La queja interesada

Protestar no es un delitoLa queja es una prueba de la capacidad de reacción de una sociedad ante lo que va mal, y, en ese sentido, un reflejo sano. No pocas veces ha sido el catalizador de importantes avances históricos, al conseguir despertar una conciencia social abotargada. Basta recordar lo que supusieron en el mundo contemporáneo las acciones contra la discriminación racial, las reivindicaciones feministas, las quejas sindicales contra la explotación laboral y tantas otras causas que comenzaron por quejas bien organizadas.

En los países avanzados, donde ha arraigado una cultura de los derechos, es más fácil que hoy surja la queja cuando lo que parecía un derecho adquirido resulta que no está asegurado. Es lo que viene pasando en la actual crisis económica, sobre todo en aquellos países que gastaron a fuerza de endeudamiento, tanto público como privado.

El proceso de saneamiento es tan inevitable como doloroso. Lo que el Estado daba gratis empieza a financiarse con tasas; lo subvencionado tiene que buscarse la vida a la intemperie del mercado; las ventajas y privilegios laborales acumulados durante años se someten a revisión; la inercia de la expansión del gasto público se ve sustituida por los recortes; y si el político de antes exhibía los frutos del gasto –razonables o despilfarradores–, el de hoy tiene que demostrar su capacidad de reducir el déficit.

En este nuevo clima de austeridad,  la cultura de la queja se despliega a sus anchas. Los más “indignados” se manifiestan contra “el sistema”; los funcionarios contra la paga perdida; los profesores contra “los recortes” que les obligan a hacer lo mismo con menos; los médicos contra “la privatización” que trastoca sus esquemas de trabajo; los sectores subvencionados contra quien les discute su derecho a vivir del presupuesto público.

En todas las protestas se puede encontrar algún punto razonable. Pero el hecho de que un grupo haya perdido algunas ventajas, no significa que se le está haciendo una injusticia ni que haya que atender su queja. Pues la suma de reivindicaciones más o menos razonables puede tener un coste irrealizable.

Hay que descartar como inútiles las quejas que se dirigen contra lo que no se puede cambiar. Tiene sentido quejarse de hechos concretos de corrupción o del no reconocimiento de derechos cívicos. Pero en el amplio abanico de los llamados derechos sociales, desde la educación universitaria a la sanidad o a la atención de las personas dependientes, su cobertura dependerá siempre de las posibilidades de financiación.

Lo que se pide
Por favor, indique de qué dependerá siempre la cobertura de los derechos sociales, según el texto sobre la cultura de la queja. Los datos no intervienen para nada en esto.

Registros de una fuente de datos
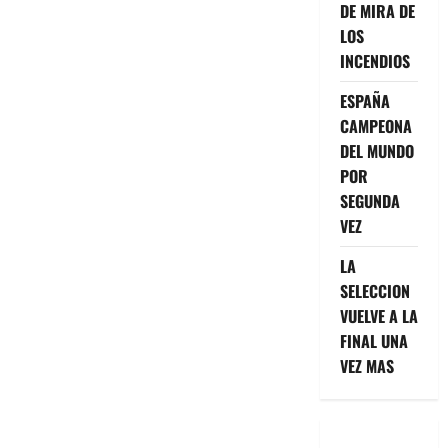
DE MIRA DE
LOS
INCENDIOS
ESPAÑA
CAMPEONA
DEL MUNDO
POR
SEGUNDA
VEZ
LA
SELECCION
VUELVE A LA
FINAL UNA
VEZ MAS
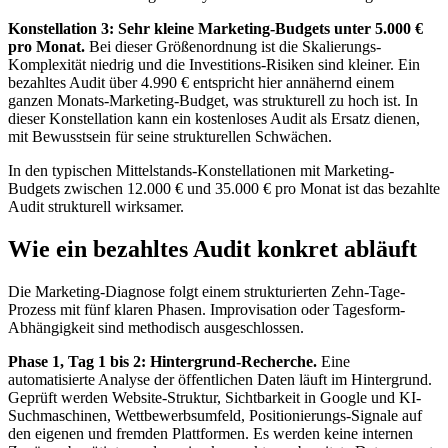
Konstellation 3: Sehr kleine Marketing-Budgets unter 5.000 €
pro Monat.
Bei dieser Größenordnung ist die Skalierungs-
Komplexität niedrig und die Investitions-Risiken sind kleiner. Ein
bezahltes Audit über 4.990 € entspricht hier annähernd einem
ganzen Monats-Marketing-Budget, was strukturell zu hoch ist. In
dieser Konstellation kann ein kostenloses Audit als Ersatz dienen,
mit Bewusstsein für seine strukturellen Schwächen.
In den typischen Mittelstands-Konstellationen mit Marketing-
Budgets zwischen 12.000 € und 35.000 € pro Monat ist das bezahlte
Audit strukturell wirksamer.
Wie ein bezahltes Audit konkret abläuft
Die Marketing-Diagnose folgt einem strukturierten Zehn-Tage-
Prozess mit fünf klaren Phasen. Improvisation oder Tagesform-
Abhängigkeit sind methodisch ausgeschlossen.
Phase 1, Tag 1 bis 2: Hintergrund-Recherche.
Eine
automatisierte Analyse der öffentlichen Daten läuft im Hintergrund.
Geprüft werden Website-Struktur, Sichtbarkeit in Google und KI-
Suchmaschinen, Wettbewerbsumfeld, Positionierungs-Signale auf
den eigenen und fremden Plattformen. Es werden keine internen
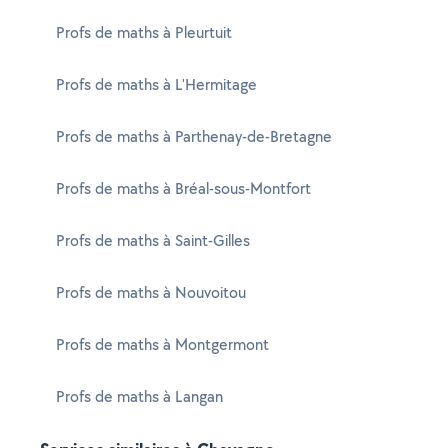
Profs de maths à Pleurtuit
Profs de maths à L'Hermitage
Profs de maths à Parthenay-de-Bretagne
Profs de maths à Bréal-sous-Montfort
Profs de maths à Saint-Gilles
Profs de maths à Nouvoitou
Profs de maths à Montgermont
Profs de maths à Langan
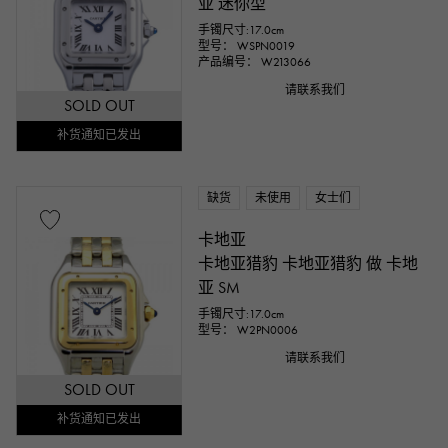
亚 迷你型
手镯尺寸:17.0cm
型号： WSPN0019
产品编号： W213066
请联系我们
SOLD OUT
补货通知已发出
缺货
未使用
女士们
卡地亚
卡地亚猎豹 卡地亚猎豹 做 卡地
亚 SM
手镯尺寸:17.0cm
型号： W2PN0006
请联系我们
SOLD OUT
补货通知已发出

Solución
De las posibilidades de financiación.